Oundjian's aim is "to represent the fusion between jazz and high art in American music". He describes Adams as "a fascinating compilation of European and American: he came out of what some people consider narrow [minimalism] but doesn't sound like he's obsessed with rules. He kept his ears and eyes open to allow many influences to come into his music while honing in on his own voice. He's a real juxtaposition of what his previous generation established, and of late 20th and early 21st-century preoccupations."

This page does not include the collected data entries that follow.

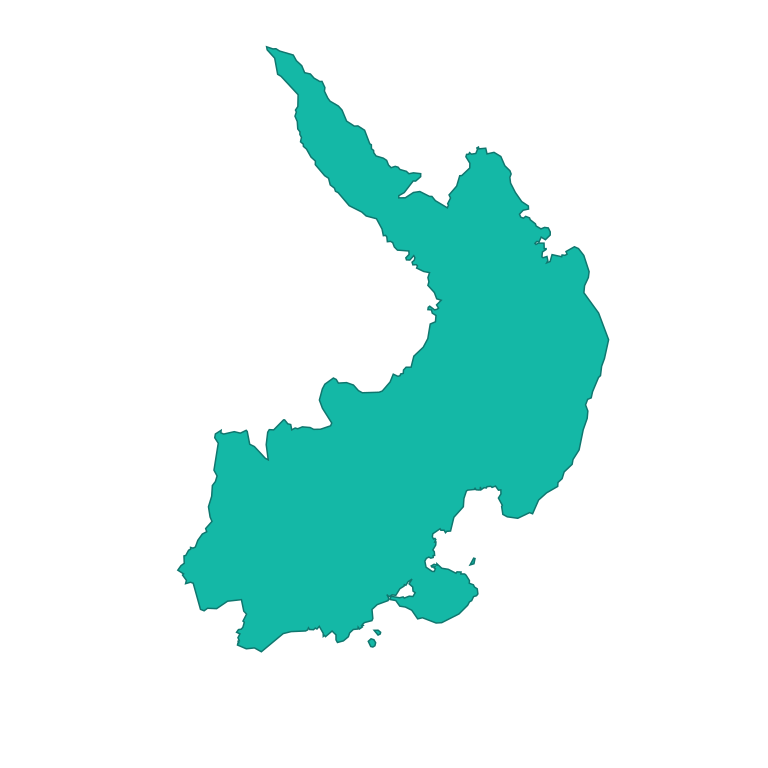 Jeneponto, Sulawesi Selatan, Indonesia, rotated 286°
{"feature_id": "22746128B64050318598962", "entity_name": "Jeneponto", "entity_type": "district", "adm_level": 2, "iso_a3": "IDN", "parent_name": "Indonesia", "parent_adm1": "Sulawesi Selatan", "projection": "mercator", "projection_center": [119.72, -5.545], "detail": "fine", "context": "isolated", "style": "filled", "palette": "teal", "viewbox_px": 768, "rotation_deg": 286, "n_neighbors": 0, "source": "geoboundaries", "source_scale": "gbopen_adm2", "svg_char_len": 6165}
<svg xmlns="http://www.w3.org/2000/svg" viewBox="0 0 768 768"><g transform="rotate(286 384 384)"><path d="M675.8,178.2L673.0,179.6L667.1,189.1L652.4,196.4L651.4,200.2L638.4,221.7L627.0,224.7L622.9,223.4L621.3,224.8L616.9,224.6L612.4,228.3L605.4,230.8L603.2,233.7L600.6,234.4L598.3,236.7L593.8,237.0L592.3,240.3L590.2,241.0L588.5,244.7L582.0,251.3L579.4,256.6L575.9,257.5L567.9,269.5L566.5,274.0L560.6,277.4L558.6,282.4L555.9,284.2L555.3,287.2L545.8,301.4L543.2,315.2L540.6,320.5L540.8,331.2L532.4,339.4L526.4,342.5L527.3,344.6L526.1,346.2L521.7,348.0L522.9,351.0L522.3,353.4L518.6,356.1L516.4,360.0L518.7,371.2L515.5,372.4L511.3,370.2L509.5,371.4L510.3,374.7L515.6,377.2L513.9,378.9L511.2,378.9L508.9,377.4L506.5,378.9L507.6,382.2L506.8,383.6L504.4,383.4L503.1,391.2L503.6,397.1L498.4,396.9L494.6,399.0L490.9,399.0L485.8,407.2L480.4,411.2L480.3,415.9L474.5,412.7L472.0,415.5L470.6,414.6L469.2,412.2L471.4,406.5L469.9,405.4L467.6,405.7L468.3,409.1L465.4,410.9L464.2,415.1L458.0,416.3L454.4,411.9L439.7,413.6L430.2,411.6L419.0,405.0L407.6,405.4L406.2,400.6L402.8,398.9L399.5,399.6L398.2,397.2L396.5,397.2L395.2,395.3L396.0,390.2L387.6,389.3L376.8,384.3L374.7,381.5L369.6,365.6L370.6,361.2L374.6,354.9L375.0,347.6L372.3,339.9L375.2,336.8L375.8,333.7L367.5,327.2L362.3,326.1L350.8,326.3L343.7,331.5L332.1,344.5L329.1,344.2L323.0,335.4L321.0,328.9L321.8,325.0L320.3,317.3L317.2,313.4L317.2,310.7L314.5,308.0L319.3,305.5L319.2,302.5L322.1,298.4L321.8,297.3L309.5,290.6L308.5,286.3L305.6,285.5L293.2,287.5L279.2,293.6L279.9,290.3L288.1,276.7L289.1,271.5L300.7,265.6L301.5,264.3L297.2,259.5L296.9,253.2L291.7,243.7L292.1,240.6L294.6,240.2L289.5,235.7L285.7,236.1L281.4,241.0L254.3,244.3L249.6,248.9L243.7,248.8L239.1,247.0L228.6,249.3L217.6,249.1L208.2,253.5L204.5,256.5L195.9,252.4L193.1,254.3L189.7,250.7L182.4,248.1L175.3,247.6L173.6,245.7L173.6,243.1L171.8,243.6L170.4,242.0L164.6,240.7L163.6,239.1L156.6,241.4L153.4,238.9L148.2,237.1L146.2,243.7L144.8,243.0L140.8,248.2L137.4,248.3L140.1,252.6L139.9,255.5L116.8,269.7L116.4,273.6L119.8,276.2L121.9,285.0L132.1,293.5L137.4,306.4L127.0,311.8L124.9,315.3L117.2,313.8L116.5,315.4L111.3,315.4L109.0,314.4L107.8,311.8L104.7,310.7L104.1,314.4L99.9,313.5L97.3,315.7L96.5,314.6L95.3,315.7L94.8,315.0L92.7,315.1L91.5,324.6L94.6,332.2L92.8,339.9L116.3,355.9L120.4,363.0L125.0,376.7L126.6,378.4L128.8,378.6L127.5,380.2L128.4,384.0L130.4,385.2L130.0,387.1L133.2,388.6L127.7,394.2L124.7,395.2L125.9,395.9L125.0,397.4L132.2,402.2L129.6,407.0L124.8,408.4L122.7,410.5L125.9,415.8L131.2,419.4L135.3,419.6L139.6,422.2L141.3,426.5L143.1,426.2L141.7,427.9L144.4,430.1L145.3,429.1L146.2,430.6L146.9,429.5L149.3,431.0L153.2,437.6L155.5,437.9L164.0,434.6L170.1,438.3L176.9,447.6L179.3,447.6L182.4,444.8L180.9,447.4L183.6,449.9L184.1,453.6L191.6,455.7L195.3,459.0L196.7,458.9L196.6,460.5L200.5,461.6L204.2,464.7L198.8,463.2L196.8,467.5L192.9,469.0L192.0,471.5L187.7,470.4L187.0,466.7L183.8,462.5L184.6,461.1L182.8,457.9L181.9,449.3L178.5,449.2L179.1,455.0L174.8,460.4L175.5,466.0L174.2,473.0L167.5,481.1L169.9,485.4L168.6,499.9L170.5,505.3L183.7,519.5L194.3,525.4L198.1,526.2L199.9,528.0L204.3,528.7L206.0,531.3L208.1,532.1L212.8,530.1L213.8,526.9L215.6,525.3L216.0,520.9L218.6,520.3L222.9,515.5L223.6,513.9L222.6,510.2L224.5,509.9L223.5,505.9L221.9,505.3L223.6,496.9L222.8,490.3L225.8,484.4L224.5,484.8L224.5,481.8L222.1,479.5L221.2,480.6L222.2,483.2L221.0,482.9L220.6,484.3L217.7,484.0L217.1,481.9L219.5,474.9L225.0,472.1L228.1,472.8L230.0,474.8L229.5,477.0L230.8,479.1L232.6,478.6L233.2,479.9L236.6,478.6L238.0,476.7L243.4,478.1L246.4,477.5L246.0,476.3L248.7,476.7L249.6,475.5L248.6,474.4L250.4,472.6L253.5,472.2L260.3,477.8L259.1,479.0L260.0,482.1L258.0,484.1L259.7,485.0L261.0,488.5L275.1,487.9L287.9,494.1L295.9,492.4L303.9,492.7L305.1,493.8L307.8,500.6L309.3,499.8L307.7,501.8L308.3,504.7L308.9,505.6L311.7,505.0L309.0,506.4L311.9,508.7L312.3,511.1L313.7,511.3L315.1,514.8L314.4,516.4L316.6,519.3L313.5,523.3L314.4,525.5L310.6,526.7L305.9,525.4L300.0,531.2L298.8,530.8L291.4,534.2L290.3,539.1L291.8,549.6L300.5,559.4L300.2,562.6L315.1,564.6L324.2,570.3L333.4,579.2L337.3,578.4L342.1,581.3L349.1,581.4L358.7,587.0L363.5,586.5L374.4,589.7L394.9,588.1L407.0,588.8L414.2,587.4L419.5,583.5L425.4,584.0L427.8,587.0L434.0,586.6L449.4,588.4L451.7,589.8L461.0,588.3L469.3,588.9L488.5,587.7L511.4,570.7L526.8,551.0L533.8,549.7L542.7,551.1L548.5,550.2L562.7,540.6L567.8,533.6L568.4,529.2L561.5,522.4L559.3,524.2L557.6,522.6L557.1,519.6L555.3,519.7L554.7,509.9L547.5,509.9L545.3,507.0L547.7,507.5L551.5,505.5L549.2,502.1L549.8,500.7L554.6,499.9L558.0,502.7L558.8,502.5L558.2,500.7L563.5,499.0L562.0,493.6L560.0,491.6L560.8,490.3L563.1,491.5L563.7,493.9L568.5,494.6L567.2,499.4L573.0,502.7L576.0,501.9L579.3,498.9L578.8,495.2L576.4,492.1L577.8,486.7L579.7,485.4L582.2,479.3L583.8,478.1L584.2,474.0L581.8,472.3L582.1,469.4L584.6,467.4L589.4,469.9L592.0,474.7L594.9,473.7L597.3,466.1L604.3,457.5L612.0,450.3L617.3,448.0L620.9,448.3L623.7,446.3L627.1,440.0L634.9,433.6L637.0,425.9L633.6,419.6L638.7,416.8L636.2,410.4L637.8,409.5L636.5,408.2L635.1,409.2L630.9,408.7L629.0,404.6L630.0,402.5L628.2,402.1L627.5,400.1L625.0,400.1L619.9,405.7L615.3,406.9L605.8,401.3L605.1,399.4L594.3,399.3L583.7,394.4L581.1,396.7L574.8,395.5L573.7,396.7L570.8,396.3L574.4,382.8L577.5,378.4L576.9,375.9L578.9,365.4L576.2,359.5L568.8,353.1L567.0,346.9L569.1,346.3L573.6,350.7L587.2,356.1L587.8,358.5L593.4,362.1L596.3,361.3L595.1,354.1L593.0,350.0L594.6,346.9L594.6,340.2L596.3,337.8L596.3,334.8L593.9,331.2L595.7,328.0L599.7,324.9L600.9,321.1L601.0,313.5L603.5,310.4L605.7,309.6L606.7,307.1L610.5,305.9L611.0,304.1L622.6,295.4L624.9,287.8L623.7,284.4L626.4,275.6L635.7,268.2L638.6,263.6L641.0,254.2L643.3,251.2L649.1,246.0L652.6,245.5L657.8,241.0L657.1,238.9L658.7,232.5L661.7,227.8L661.4,221.9L667.3,217.2L670.6,210.7L675.2,206.1L675.3,191.9L676.5,187.7L675.5,184.9L675.8,178.2ZM132.3,439.8L128.0,443.6L128.1,445.8L129.9,447.4L133.0,447.3L135.4,444.8L135.5,441.8L132.3,439.8ZM144.4,449.2L145.7,446.2L144.5,442.4L141.0,447.5L142.7,449.3L144.4,449.2ZM241.3,518.2L233.8,516.6L236.0,520.0L241.3,519.6L241.3,518.2Z" fill="#14b8a6" stroke="#0f766e" stroke-width="1.5"/></g></svg>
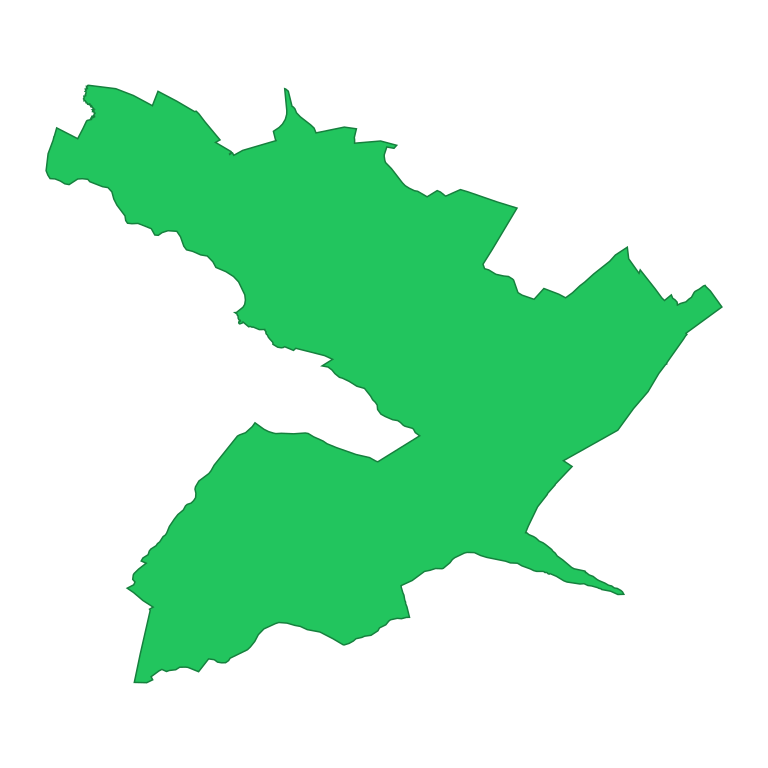 outline of Cornu Luncii, Suceava, Romania
{"feature_id": "2599482B28823747254243", "entity_name": "Cornu Luncii", "entity_type": "district", "adm_level": 2, "iso_a3": "ROU", "parent_name": "Romania", "parent_adm1": "Suceava", "projection": "natural_earth1", "projection_center": [26.137, 47.454], "detail": "fine", "context": "isolated", "style": "filled", "palette": "green", "viewbox_px": 768, "rotation_deg": 0, "n_neighbors": 0, "source": "geoboundaries", "source_scale": "gbopen_adm2", "svg_char_len": 6027}
<svg xmlns="http://www.w3.org/2000/svg" viewBox="0 0 768 768"><path d="M409.5,617.3L406.9,606.7L405.6,603.6L405.6,602.1L404.8,600.3L403.9,595.1L402.9,592.9L401.2,587.1L401.1,585.6L412.2,580.5L424.5,571.4L430.0,570.3L435.5,568.5L442.0,568.7L443.3,568.3L450.0,562.7L452.4,559.5L454.7,557.7L464.5,553.0L467.1,552.4L474.4,552.6L480.6,555.5L486.8,557.4L505.6,561.2L510.4,562.9L517.4,563.2L521.8,565.8L530.5,569.0L533.7,570.6L536.7,571.4L543.0,571.4L544.2,571.8L544.9,572.5L546.9,572.5L548.2,573.8L549.3,574.1L550.0,573.6L556.4,576.3L563.8,580.8L566.9,582.0L580.0,584.0L584.1,583.7L587.9,585.5L591.4,585.9L597.5,587.6L599.1,588.4L600.8,588.7L601.6,589.5L610.6,591.2L617.9,594.5L623.8,594.3L622.5,591.9L620.8,590.4L617.2,588.4L614.4,588.0L611.7,586.0L608.5,585.2L604.9,583.1L599.0,580.6L596.9,579.4L593.1,576.4L589.1,574.9L586.4,572.7L585.6,572.6L585.2,572.0L585.4,571.4L584.6,571.0L574.2,568.8L571.7,567.5L562.7,559.9L557.2,556.0L555.2,553.1L552.8,551.1L551.7,549.5L545.6,544.6L543.0,542.8L539.2,541.1L536.0,538.1L533.6,536.6L528.9,534.6L526.8,532.8L525.6,532.7L528.2,526.3L537.6,506.8L547.1,494.7L547.7,493.3L555.2,484.8L555.2,484.3L572.1,466.5L563.4,460.7L617.8,430.2L633.5,408.6L648.0,391.7L658.8,373.5L665.6,364.5L666.8,363.9L666.7,363.0L669.8,358.5L683.4,339.3L685.6,335.8L686.9,334.5L685.9,333.3L721.9,307.0L710.4,291.0L705.8,286.5L705.1,285.4L703.4,286.0L699.3,289.1L695.1,291.4L694.1,292.5L691.5,297.3L688.9,299.1L685.9,301.9L680.7,303.4L677.4,305.0L677.1,302.1L674.8,299.6L672.8,298.4L671.3,294.9L664.5,300.5L661.8,297.9L655.2,288.9L640.2,269.9L639.0,273.3L628.7,258.8L627.3,247.2L615.4,255.0L609.7,261.3L593.8,273.9L584.6,282.2L580.0,285.7L572.6,292.7L565.6,297.8L558.8,294.2L543.9,288.5L534.1,299.3L522.2,295.2L518.2,292.8L517.8,292.2L513.6,280.1L512.5,279.0L508.5,276.5L503.7,276.0L495.9,274.3L488.7,269.9L484.6,268.7L483.0,264.2L492.3,249.4L517.0,208.1L497.3,202.0L467.5,191.7L460.4,189.6L446.0,196.0L445.5,196.1L440.4,192.0L437.2,190.6L427.1,196.8L417.7,191.3L414.4,190.7L409.2,188.2L405.2,185.7L402.4,182.8L391.5,168.7L385.5,162.5L384.8,160.3L384.2,156.2L384.3,154.6L386.8,147.0L394.0,148.3L396.7,145.3L380.6,141.0L354.6,143.2L354.6,139.6L354.3,137.6L356.4,128.8L344.3,127.1L316.0,132.9L314.1,128.1L310.7,124.9L300.3,116.8L296.5,112.8L294.9,108.8L293.4,107.1L292.0,106.2L288.3,91.2L285.8,89.1L284.7,88.7L286.8,110.7L286.7,114.3L285.3,119.4L282.5,124.1L279.1,127.5L273.4,131.3L275.4,139.4L276.1,140.6L242.7,150.4L233.8,155.3L232.5,152.9L232.1,152.7L229.7,154.4L229.5,153.9L231.1,152.4L231.1,151.6L215.5,142.4L220.0,139.9L205.0,121.9L198.9,113.9L196.2,111.2L194.5,111.6L176.6,101.1L158.0,91.3L152.4,105.7L133.4,95.5L115.8,88.7L88.5,85.3L87.7,85.5L87.6,86.2L86.5,86.3L86.9,87.1L86.5,87.2L86.5,87.7L87.2,88.6L85.3,89.1L86.1,90.3L85.1,91.4L85.9,91.8L86.1,92.9L85.3,94.5L85.7,95.0L85.6,95.8L83.9,96.1L84.1,98.0L83.5,98.9L84.1,99.6L84.0,100.8L85.2,100.7L86.1,102.1L86.0,102.7L87.3,103.2L87.6,104.2L88.9,104.5L89.4,103.9L89.9,104.0L90.0,105.1L91.5,105.6L91.5,106.2L90.8,106.5L91.0,106.9L92.4,107.1L92.7,107.9L93.2,108.1L93.4,108.8L94.0,109.1L92.4,109.7L93.8,110.4L93.5,110.9L92.7,110.8L92.5,111.6L94.0,111.8L94.2,113.0L95.0,113.2L93.6,115.4L94.5,116.0L94.6,116.8L93.6,117.2L93.1,116.3L92.0,116.2L91.8,116.7L92.1,117.1L91.5,117.5L92.2,118.0L90.8,118.7L91.3,119.5L87.3,120.4L86.5,121.1L83.0,128.5L77.7,138.7L56.7,127.9L54.3,136.3L54.0,136.5L53.1,140.3L48.1,153.7L46.1,170.7L47.9,175.2L50.1,178.6L55.0,178.9L60.3,181.0L64.8,183.8L69.1,184.6L77.7,179.0L82.3,178.7L87.8,179.3L89.8,181.7L102.6,186.7L108.0,187.6L111.9,191.9L113.8,199.0L116.9,205.1L125.0,215.9L125.7,220.5L127.5,223.2L131.9,223.7L138.0,223.4L151.3,228.7L154.8,235.0L158.3,235.3L162.1,232.6L168.0,230.7L176.8,231.3L180.5,236.8L183.8,246.2L186.5,249.8L192.5,251.3L200.7,254.9L207.3,256.0L212.9,261.8L215.9,267.4L226.0,271.7L233.5,276.5L238.6,281.9L244.8,294.8L245.4,300.1L244.7,304.4L243.0,307.2L236.4,312.5L235.0,312.6L237.2,314.2L237.3,315.2L238.0,315.9L238.2,318.3L239.0,320.0L240.1,320.2L240.5,321.0L238.8,321.9L238.7,322.9L239.3,323.7L239.8,323.9L242.5,322.9L243.0,322.0L248.7,326.8L250.2,326.4L252.1,327.2L253.1,327.0L259.3,329.6L264.8,329.5L264.9,330.4L266.1,331.9L265.8,332.8L266.4,334.2L267.4,335.0L268.3,337.1L269.7,338.9L272.6,342.1L273.0,343.2L272.9,344.3L277.7,347.2L281.3,347.8L283.3,347.5L284.7,346.7L293.5,350.4L295.8,348.3L324.6,355.6L332.6,359.3L322.1,365.9L328.0,367.0L331.9,369.9L334.9,373.6L339.4,377.3L342.5,378.2L349.2,381.4L356.8,386.2L364.5,388.4L370.6,396.1L372.7,399.8L375.3,402.3L377.2,405.1L377.6,409.5L380.9,414.1L385.2,416.5L392.6,419.7L397.7,420.6L400.4,422.4L403.2,425.2L404.9,426.2L412.4,428.3L413.5,429.2L415.3,432.6L419.7,435.8L377.8,461.8L375.8,461.1L369.6,457.6L356.0,454.5L336.4,447.6L326.9,443.7L323.2,441.1L313.6,436.8L308.2,433.5L305.3,433.0L293.6,433.8L281.5,433.3L275.9,433.6L273.8,433.2L268.6,431.6L264.0,429.3L255.0,422.8L252.3,426.6L245.6,432.7L239.6,434.9L237.4,436.1L214.2,465.1L211.0,470.8L208.9,473.5L198.9,481.0L195.5,486.8L195.0,489.2L195.9,493.4L195.6,497.6L193.6,500.7L191.1,503.1L187.2,504.4L185.5,505.9L183.3,510.0L177.9,514.5L174.4,519.0L169.4,526.4L166.7,533.0L165.4,535.0L163.1,536.6L159.7,541.9L157.5,543.6L156.1,545.7L150.9,549.0L149.3,551.0L148.1,554.7L142.9,558.0L141.2,561.0L146.2,563.2L138.6,569.1L134.1,573.5L133.3,574.9L132.7,579.4L135.0,582.0L133.7,584.8L127.2,588.2L133.5,592.5L142.9,600.5L153.1,607.1L149.5,609.2L150.2,610.5L140.2,654.2L134.3,682.4L146.7,682.7L152.7,679.8L151.1,676.7L159.0,670.9L161.9,669.4L166.5,671.5L169.2,670.5L175.8,669.7L179.7,667.2L185.8,667.1L188.0,667.4L198.6,671.7L208.6,658.9L214.3,659.7L217.5,662.1L221.5,662.8L225.6,662.7L228.6,660.6L230.1,658.2L247.5,649.7L250.4,646.9L254.8,641.4L258.3,634.7L263.9,628.9L275.4,623.6L278.8,622.5L287.0,623.1L294.9,625.4L300.3,626.4L307.2,629.6L319.9,632.0L332.9,638.7L343.2,644.8L344.3,644.9L349.1,643.4L353.4,641.0L356.0,638.7L361.9,637.4L364.6,636.2L371.0,635.3L377.9,630.8L379.5,627.9L385.8,624.8L388.8,621.1L390.5,619.8L397.3,618.3L401.5,618.7L406.4,617.4L409.5,617.3Z" fill="#22c55e" stroke="#15803d" stroke-width="1.5"/></svg>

Denève's propensity for French music left the RSNO with a palpable Gallic panache to their sound. Will Oundjian's programming have the same effect with American repertoire? "First and foremost the orchestra will need a fantastic sense of swing," he says. "Then there's the special quality to the longing in American music. A particular tinge of sadness –a longing for homeland and belonging. There's also a sense of awe at the expanse of the landscape. But mostly it's the swing."
As for how to get a symphony orchestra to swing- "That I cannot put a finger on. Hopefully they just will. It has to be very spontaneous. Let's see what happens."
Peter Oundjian conducts the RSNO's American Festival this Friday (Usher Hall, Edinburgh) and Saturday (Glasgow Royal Concert Hall) and April 26-27.